======== Stored data ========

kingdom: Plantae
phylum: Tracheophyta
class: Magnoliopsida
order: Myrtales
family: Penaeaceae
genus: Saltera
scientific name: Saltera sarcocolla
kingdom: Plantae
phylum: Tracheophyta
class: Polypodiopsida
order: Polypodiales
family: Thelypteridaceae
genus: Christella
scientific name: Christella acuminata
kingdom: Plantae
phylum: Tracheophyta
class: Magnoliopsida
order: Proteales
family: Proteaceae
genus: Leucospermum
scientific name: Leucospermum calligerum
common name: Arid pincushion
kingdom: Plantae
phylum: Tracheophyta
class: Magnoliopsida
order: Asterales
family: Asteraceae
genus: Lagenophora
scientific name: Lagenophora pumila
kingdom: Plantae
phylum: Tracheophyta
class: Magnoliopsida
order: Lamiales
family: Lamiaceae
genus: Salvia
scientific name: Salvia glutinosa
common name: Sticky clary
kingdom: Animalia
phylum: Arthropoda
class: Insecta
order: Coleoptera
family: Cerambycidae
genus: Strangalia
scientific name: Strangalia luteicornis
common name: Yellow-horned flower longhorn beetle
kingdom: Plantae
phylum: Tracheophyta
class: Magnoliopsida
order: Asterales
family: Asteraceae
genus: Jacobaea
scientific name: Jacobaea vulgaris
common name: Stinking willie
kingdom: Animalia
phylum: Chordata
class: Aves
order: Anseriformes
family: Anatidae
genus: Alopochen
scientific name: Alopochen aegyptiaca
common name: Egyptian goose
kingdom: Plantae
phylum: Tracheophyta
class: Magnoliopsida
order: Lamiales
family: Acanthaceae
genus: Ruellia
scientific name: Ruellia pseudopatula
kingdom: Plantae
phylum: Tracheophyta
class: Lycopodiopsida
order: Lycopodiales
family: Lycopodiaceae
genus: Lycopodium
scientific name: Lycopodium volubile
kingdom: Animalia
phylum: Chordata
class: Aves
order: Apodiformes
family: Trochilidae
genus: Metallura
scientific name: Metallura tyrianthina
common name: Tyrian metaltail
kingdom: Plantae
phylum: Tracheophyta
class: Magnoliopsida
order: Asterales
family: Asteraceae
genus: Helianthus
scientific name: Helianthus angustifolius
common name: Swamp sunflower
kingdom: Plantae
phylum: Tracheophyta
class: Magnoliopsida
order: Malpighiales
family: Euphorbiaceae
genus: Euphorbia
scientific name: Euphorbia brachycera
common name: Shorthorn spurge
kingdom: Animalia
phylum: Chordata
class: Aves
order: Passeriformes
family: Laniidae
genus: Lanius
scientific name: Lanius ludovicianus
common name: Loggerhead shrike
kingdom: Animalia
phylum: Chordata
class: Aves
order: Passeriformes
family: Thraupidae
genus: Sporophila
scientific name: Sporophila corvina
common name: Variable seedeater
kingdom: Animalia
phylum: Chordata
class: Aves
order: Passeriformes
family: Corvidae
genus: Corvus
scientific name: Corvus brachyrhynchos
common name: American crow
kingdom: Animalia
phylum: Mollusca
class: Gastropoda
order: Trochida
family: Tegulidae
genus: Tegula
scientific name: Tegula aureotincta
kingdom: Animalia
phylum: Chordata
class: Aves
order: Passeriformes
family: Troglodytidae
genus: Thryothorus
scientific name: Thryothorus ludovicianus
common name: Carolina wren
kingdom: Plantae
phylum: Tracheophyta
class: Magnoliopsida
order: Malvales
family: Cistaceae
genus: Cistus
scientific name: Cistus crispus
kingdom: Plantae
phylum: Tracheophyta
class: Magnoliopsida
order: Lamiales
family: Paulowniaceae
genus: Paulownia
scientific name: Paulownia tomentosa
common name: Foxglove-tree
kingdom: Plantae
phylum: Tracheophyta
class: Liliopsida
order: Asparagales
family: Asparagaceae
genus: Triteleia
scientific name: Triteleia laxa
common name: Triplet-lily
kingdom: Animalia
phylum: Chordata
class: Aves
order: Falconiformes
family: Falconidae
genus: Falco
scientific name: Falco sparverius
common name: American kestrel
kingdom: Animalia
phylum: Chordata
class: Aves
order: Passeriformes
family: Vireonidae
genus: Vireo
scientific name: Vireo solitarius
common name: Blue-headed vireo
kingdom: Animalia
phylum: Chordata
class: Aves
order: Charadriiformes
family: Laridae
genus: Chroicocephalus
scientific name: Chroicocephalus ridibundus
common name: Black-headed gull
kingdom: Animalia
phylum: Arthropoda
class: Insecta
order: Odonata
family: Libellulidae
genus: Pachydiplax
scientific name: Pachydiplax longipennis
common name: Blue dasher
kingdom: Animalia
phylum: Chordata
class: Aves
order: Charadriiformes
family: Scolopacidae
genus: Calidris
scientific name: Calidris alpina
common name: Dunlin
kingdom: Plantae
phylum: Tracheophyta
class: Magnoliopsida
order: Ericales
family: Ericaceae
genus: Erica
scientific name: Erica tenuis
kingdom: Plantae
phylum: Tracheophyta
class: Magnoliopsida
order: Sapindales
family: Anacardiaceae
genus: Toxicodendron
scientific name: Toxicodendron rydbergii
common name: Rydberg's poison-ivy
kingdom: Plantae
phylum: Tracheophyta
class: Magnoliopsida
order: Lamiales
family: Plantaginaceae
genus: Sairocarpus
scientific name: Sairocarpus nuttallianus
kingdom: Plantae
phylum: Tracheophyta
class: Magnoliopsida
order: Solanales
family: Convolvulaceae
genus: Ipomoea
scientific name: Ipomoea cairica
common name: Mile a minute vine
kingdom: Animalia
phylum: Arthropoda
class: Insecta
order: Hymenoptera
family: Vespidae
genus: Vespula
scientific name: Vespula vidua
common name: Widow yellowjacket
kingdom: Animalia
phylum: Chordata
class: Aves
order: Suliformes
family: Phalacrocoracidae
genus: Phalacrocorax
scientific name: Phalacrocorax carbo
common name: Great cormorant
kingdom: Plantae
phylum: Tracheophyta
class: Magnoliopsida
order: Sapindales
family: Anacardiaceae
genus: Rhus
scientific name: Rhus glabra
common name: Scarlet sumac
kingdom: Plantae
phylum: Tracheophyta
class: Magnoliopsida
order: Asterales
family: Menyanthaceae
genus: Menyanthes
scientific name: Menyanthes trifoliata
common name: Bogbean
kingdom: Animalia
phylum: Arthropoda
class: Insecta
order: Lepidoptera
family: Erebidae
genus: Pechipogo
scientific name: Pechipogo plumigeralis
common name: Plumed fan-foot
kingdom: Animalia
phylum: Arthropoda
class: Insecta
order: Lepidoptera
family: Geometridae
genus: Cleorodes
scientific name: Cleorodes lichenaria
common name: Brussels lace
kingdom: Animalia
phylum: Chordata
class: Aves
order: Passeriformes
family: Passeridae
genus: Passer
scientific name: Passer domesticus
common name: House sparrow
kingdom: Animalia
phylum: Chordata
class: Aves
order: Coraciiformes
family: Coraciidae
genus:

========

### Instructions for the task
Output every one of the lines above as a numbered list, omitting any blank lines.

### Task result
1. kingdom: Plantae
2. phylum: Tracheophyta
3. class: Magnoliopsida
4. order: Myrtales
5. family: Penaeaceae
6. genus: Saltera
7. scientific name: Saltera sarcocolla
8. kingdom: Plantae
9. phylum: Tracheophyta
10. class: Polypodiopsida
11. order: Polypodiales
12. family: Thelypteridaceae
13. genus: Christella
14. scientific name: Christella acuminata
15. kingdom: Plantae
16. phylum: Tracheophyta
17. class: Magnoliopsida
18. order: Proteales
19. family: Proteaceae
20. genus: Leucospermum
21. scientific name: Leucospermum calligerum
22. common name: Arid pincushion
23. kingdom: Plantae
24. phylum: Tracheophyta
25. class: Magnoliopsida
26. order: Asterales
27. family: Asteraceae
28. genus: Lagenophora
29. scientific name: Lagenophora pumila
30. kingdom: Plantae
31. phylum: Tracheophyta
32. class: Magnoliopsida
33. order: Lamiales
34. family: Lamiaceae
35. genus: Salvia
36. scientific name: Salvia glutinosa
37. common name: Sticky clary
38. kingdom: Animalia
39. phylum: Arthropoda
40. class: Insecta
41. order: Coleoptera
42. family: Cerambycidae
43. genus: Strangalia
44. scientific name: Strangalia luteicornis
45. common name: Yellow-horned flower longhorn beetle
46. kingdom: Plantae
47. phylum: Tracheophyta
48. class: Magnoliopsida
49. order: Asterales
50. family: Asteraceae
51. genus: Jacobaea
52. scientific name: Jacobaea vulgaris
53. common name: Stinking willie
54. kingdom: Animalia
55. phylum: Chordata
56. class: Aves
57. order: Anseriformes
58. family: Anatidae
59. genus: Alopochen
60. scientific name: Alopochen aegyptiaca
61. common name: Egyptian goose
62. kingdom: Plantae
63. phylum: Tracheophyta
64. class: Magnoliopsida
65. order: Lamiales
66. family: Acanthaceae
67. genus: Ruellia
68. scientific name: Ruellia pseudopatula
69. kingdom: Plantae
70. phylum: Tracheophyta
71. class: Lycopodiopsida
72. order: Lycopodiales
73. family: Lycopodiaceae
74. genus: Lycopodium
75. scientific name: Lycopodium volubile
76. kingdom: Animalia
77. phylum: Chordata
78. class: Aves
79. order: Apodiformes
80. family: Trochilidae
81. genus: Metallura
82. scientific name: Metallura tyrianthina
83. common name: Tyrian metaltail
84. kingdom: Plantae
85. phylum: Tracheophyta
86. class: Magnoliopsida
87. order: Asterales
88. family: Asteraceae
89. genus: Helianthus
90. scientific name: Helianthus angustifolius
91. common name: Swamp sunflower
92. kingdom: Plantae
93. phylum: Tracheophyta
94. class: Magnoliopsida
95. order: Malpighiales
96. family: Euphorbiaceae
97. genus: Euphorbia
98. scientific name: Euphorbia brachycera
99. common name: Shorthorn spurge
100. kingdom: Animalia
101. phylum: Chordata
102. class: Aves
103. order: Passeriformes
104. family: Laniidae
105. genus: Lanius
106. scientific name: Lanius ludovicianus
107. common name: Loggerhead shrike
108. kingdom: Animalia
109. phylum: Chordata
110. class: Aves
111. order: Passeriformes
112. family: Thraupidae
113. genus: Sporophila
114. scientific name: Sporophila corvina
115. common name: Variable seedeater
116. kingdom: Animalia
117. phylum: Chordata
118. class: Aves
119. order: Passeriformes
120. family: Corvidae
121. genus: Corvus
122. scientific name: Corvus brachyrhynchos
123. common name: American crow
124. kingdom: Animalia
125. phylum: Mollusca
126. class: Gastropoda
127. order: Trochida
128. family: Tegulidae
129. genus: Tegula
130. scientific name: Tegula aureotincta
131. kingdom: Animalia
132. phylum: Chordata
133. class: Aves
134. order: Passeriformes
135. family: Troglodytidae
136. genus: Thryothorus
137. scientific name: Thryothorus ludovicianus
138. common name: Carolina wren
139. kingdom: Plantae
140. phylum: Tracheophyta
141. class: Magnoliopsida
142. order: Malvales
143. family: Cistaceae
144. genus: Cistus
145. scientific name: Cistus crispus
146. kingdom: Plantae
147. phylum: Tracheophyta
148. class: Magnoliopsida
149. order: Lamiales
150. family: Paulowniaceae
151. genus: Paulownia
152. scientific name: Paulownia tomentosa
153. common name: Foxglove-tree
154. kingdom: Plantae
155. phylum: Tracheophyta
156. class: Liliopsida
157. order: Asparagales
158. family: Asparagaceae
159. genus: Triteleia
160. scientific name: Triteleia laxa
161. common name: Triplet-lily
162. kingdom: Animalia
163. phylum: Chordata
164. class: Aves
165. order: Falconiformes
166. family: Falconidae
167. genus: Falco
168. scientific name: Falco sparverius
169. common name: American kestrel
170. kingdom: Animalia
171. phylum: Chordata
172. class: Aves
173. order: Passeriformes
174. family: Vireonidae
175. genus: Vireo
176. scientific name: Vireo solitarius
177. common name: Blue-headed vireo
178. kingdom: Animalia
179. phylum: Chordata
180. class: Aves
181. order: Charadriiformes
182. family: Laridae
183. genus: Chroicocephalus
184. scientific name: Chroicocephalus ridibundus
185. common name: Black-headed gull
186. kingdom: Animalia
187. phylum: Arthropoda
188. class: Insecta
189. order: Odonata
190. family: Libellulidae
191. genus: Pachydiplax
192. scientific name: Pachydiplax longipennis
193. common name: Blue dasher
194. kingdom: Animalia
195. phylum: Chordata
196. class: Aves
197. order: Charadriiformes
198. family: Scolopacidae
199. genus: Calidris
200. scientific name: Calidris alpina
201. common name: Dunlin
202. kingdom: Plantae
203. phylum: Tracheophyta
204. class: Magnoliopsida
205. order: Ericales
206. family: Ericaceae
207. genus: Erica
208. scientific name: Erica tenuis
209. kingdom: Plantae
210. phylum: Tracheophyta
211. class: Magnoliopsida
212. order: Sapindales
213. family: Anacardiaceae
214. genus: Toxicodendron
215. scientific name: Toxicodendron rydbergii
216. common name: Rydberg's poison-ivy
217. kingdom: Plantae
218. phylum: Tracheophyta
219. class: Magnoliopsida
220. order: Lamiales
221. family: Plantaginaceae
222. genus: Sairocarpus
223. scientific name: Sairocarpus nuttallianus
224. kingdom: Plantae
225. phylum: Tracheophyta
226. class: Magnoliopsida
227. order: Solanales
228. family: Convolvulaceae
229. genus: Ipomoea
230. scientific name: Ipomoea cairica
231. common name: Mile a minute vine
232. kingdom: Animalia
233. phylum: Arthropoda
234. class: Insecta
235. order: Hymenoptera
236. family: Vespidae
237. genus: Vespula
238. scientific name: Vespula vidua
239. common name: Widow yellowjacket
240. kingdom: Animalia
241. phylum: Chordata
242. class: Aves
243. order: Suliformes
244. family: Phalacrocoracidae
245. genus: Phalacrocorax
246. scientific name: Phalacrocorax carbo
247. common name: Great cormorant
248. kingdom: Plantae
249. phylum: Tracheophyta
250. class: Magnoliopsida
251. order: Sapindales
252. family: Anacardiaceae
253. genus: Rhus
254. scientific name: Rhus glabra
255. common name: Scarlet sumac
256. kingdom: Plantae
257. phylum: Tracheophyta
258. class: Magnoliopsida
259. order: Asterales
260. family: Menyanthaceae
261. genus: Menyanthes
262. scientific name: Menyanthes trifoliata
263. common name: Bogbean
264. kingdom: Animalia
265. phylum: Arthropoda
266. class: Insecta
267. order: Lepidoptera
268. family: Erebidae
269. genus: Pechipogo
270. scientific name: Pechipogo plumigeralis
271. common name: Plumed fan-foot
272. kingdom: Animalia
273. phylum: Arthropoda
274. class: Insecta
275. order: Lepidoptera
276. family: Geometridae
277. genus: Cleorodes
278. scientific name: Cleorodes lichenaria
279. common name: Brussels lace
280. kingdom: Animalia
281. phylum: Chordata
282. class: Aves
283. order: Passeriformes
284. family: Passeridae
285. genus: Passer
286. scientific name: Passer domesticus
287. common name: House sparrow
288. kingdom: Animalia
289. phylum: Chordata
290. class: Aves
291. order: Coraciiformes
292. family: Coraciidae
293. genus:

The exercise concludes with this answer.